Introduction to Earth Sciences
What is a Fossil?
A fossil is any evidence of past life that has been preserved. Fossilization usually happens like this:
- An organism dies and is covered by sediments.
- The soft parts rot, but hard parts like bones or shells may remain and leave an imprint in the sediment.
- Sometimes these hard parts are mineralized and preserved.
- Hard parts may dissolve, and the hole is filled with material from groundwater.
Fossils and Earth’s History
Marine Fossils in Mountains
The existence of marine fossils in mountains tells us two things:
- Areas with marine fossils were once underwater.
- Mountains are not as old as the Earth itself.
How Did Marine Areas Become Continental?
A marine area can become continental due to:
- Changes in sea level.
- Uplift or sinking of the continent.
- A combination of both processes.
Changes in Sea Level
Eustatic changes are broad, long-lasting changes in sea level that affect the entire planet. Two processes cause eustatic changes:
- Variation in the volume of ocean water: During ice ages, sea level drops. When ice melts, sea level rises.
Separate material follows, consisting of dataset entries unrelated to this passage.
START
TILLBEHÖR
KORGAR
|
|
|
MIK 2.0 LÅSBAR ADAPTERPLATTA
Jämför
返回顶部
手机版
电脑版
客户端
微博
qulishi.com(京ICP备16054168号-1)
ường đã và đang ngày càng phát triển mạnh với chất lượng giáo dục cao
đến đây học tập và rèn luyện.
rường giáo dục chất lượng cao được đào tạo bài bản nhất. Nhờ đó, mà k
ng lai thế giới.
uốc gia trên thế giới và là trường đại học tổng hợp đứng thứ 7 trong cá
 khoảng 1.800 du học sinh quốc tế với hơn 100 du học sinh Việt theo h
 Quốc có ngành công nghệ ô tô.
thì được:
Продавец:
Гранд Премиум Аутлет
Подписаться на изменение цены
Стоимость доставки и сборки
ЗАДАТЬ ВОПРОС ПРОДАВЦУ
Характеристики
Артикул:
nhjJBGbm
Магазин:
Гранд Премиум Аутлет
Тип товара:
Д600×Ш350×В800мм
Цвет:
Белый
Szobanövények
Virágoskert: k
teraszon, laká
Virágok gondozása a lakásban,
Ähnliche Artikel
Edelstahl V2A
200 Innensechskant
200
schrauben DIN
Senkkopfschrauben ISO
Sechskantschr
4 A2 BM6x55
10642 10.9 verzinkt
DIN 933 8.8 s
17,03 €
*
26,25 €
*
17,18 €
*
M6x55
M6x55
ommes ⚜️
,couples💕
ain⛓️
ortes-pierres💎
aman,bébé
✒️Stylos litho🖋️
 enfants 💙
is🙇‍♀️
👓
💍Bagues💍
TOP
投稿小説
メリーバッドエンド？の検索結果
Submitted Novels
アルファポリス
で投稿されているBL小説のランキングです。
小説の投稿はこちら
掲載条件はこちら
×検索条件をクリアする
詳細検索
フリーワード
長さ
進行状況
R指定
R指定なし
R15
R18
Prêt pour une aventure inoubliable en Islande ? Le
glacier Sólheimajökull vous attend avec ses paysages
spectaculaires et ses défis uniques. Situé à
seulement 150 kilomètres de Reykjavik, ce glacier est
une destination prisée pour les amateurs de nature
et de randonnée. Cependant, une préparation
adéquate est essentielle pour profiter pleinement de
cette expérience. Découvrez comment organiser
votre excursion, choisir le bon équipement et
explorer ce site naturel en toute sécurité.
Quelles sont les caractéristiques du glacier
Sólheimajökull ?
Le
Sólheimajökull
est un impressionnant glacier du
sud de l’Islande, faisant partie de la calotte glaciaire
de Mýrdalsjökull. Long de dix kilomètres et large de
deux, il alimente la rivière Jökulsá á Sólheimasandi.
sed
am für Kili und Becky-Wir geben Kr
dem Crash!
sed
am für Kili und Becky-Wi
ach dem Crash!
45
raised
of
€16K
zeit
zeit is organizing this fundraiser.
- Variation in the shape of ocean basins: Internal processes can raise or lower the ocean floor.
Isostatic Changes
Isostatic changes are local changes in sea level. For example, when glaciers melt, the land may rise, causing the sea to retreat. This creates raised beaches or coasts of emersion. Conversely, when the land sinks, the sea may advance, creating submerged valleys or coasts of submergence.
The theory of isostasy explains these changes. According to this theory, the Earth’s crust is in gravitational equilibrium with the denser mantle. When the crust is unloaded (e.g., by melting glaciers), it rises. When it is overloaded (e.g., by sediment deposition), it sinks.
Earth’s Relief
A Relief with Two Large Steps
The hypsometric curve shows the percentage of Earth’s surface at each altitude. It reveals two main steps in Earth’s relief, corresponding to the continental and oceanic crust.
Continental and Oceanic Crust
The theory of isostasy helps us understand these features:
- Areas with thick crust are continental.
- Areas with thin crust are oceanic.
- Any process that increases crustal thickness will lead to higher altitudes.
Continental Drift
Alfred Wegener and the Theory of Continental Drift
Alfred Wegener proposed the theory of continental drift, arguing that continents were once joined together in a supercontinent called Pangea and have since drifted apart.
Background of Mobility Ideas
- Alexander von Humboldt noted similarities between the Atlantic coastlines.
- Frank Taylor was a precursor to Wegener, suggesting the possibility of continental movement.
Wegener’s Arguments
- Geographic: Continents fit together like puzzle pieces.
- Geological: Similar geological formations are found on opposite sides of the Atlantic.
- Paleoclimatic: Sedimentary rocks indicate past climates, and maps of these climates suggest continental movement.
- Paleontological: Fossils of the same species are found in widely separated locations.
Theory of Continental Drift
Wegener’s theory proposed:
- Pangea existed in the past.
- Pangea broke apart, and the fragments drifted to their current positions.
- Mountain ranges formed at the leading edges of the continents.
Wegener could not explain the cause of continental drift, but he suggested two possibilities: centrifugal force and tidal forces. Neither was adequate.
Exploring the Deep Ocean
Why Study the Deep Ocean?
- Oceans cover 71% of Earth’s surface.
- We expect to find layers of sediment dating back billions of years.
The Ocean Reveals its Secrets
- The existence of the oceanic ridge system.
- The lack of sediment and its unusual distribution.
- The young age of the seafloor.
Facts About the Earth’s Interior
- The Earth’s interior is denser than the surface.
- The Earth’s interior is hot; temperature increases with depth.
- The Earth has a magnetic field, suggesting a metallic core.
- The Earth is layered, as revealed by seismic waves.
Composition of the Earth
- Crust: Thin outer layer, composed of granite and gneiss on continents and basalt in oceans.
- Mantle: Thick layer beneath the crust, composed of peridotite.
- Core: Central area, composed of iron and nickel.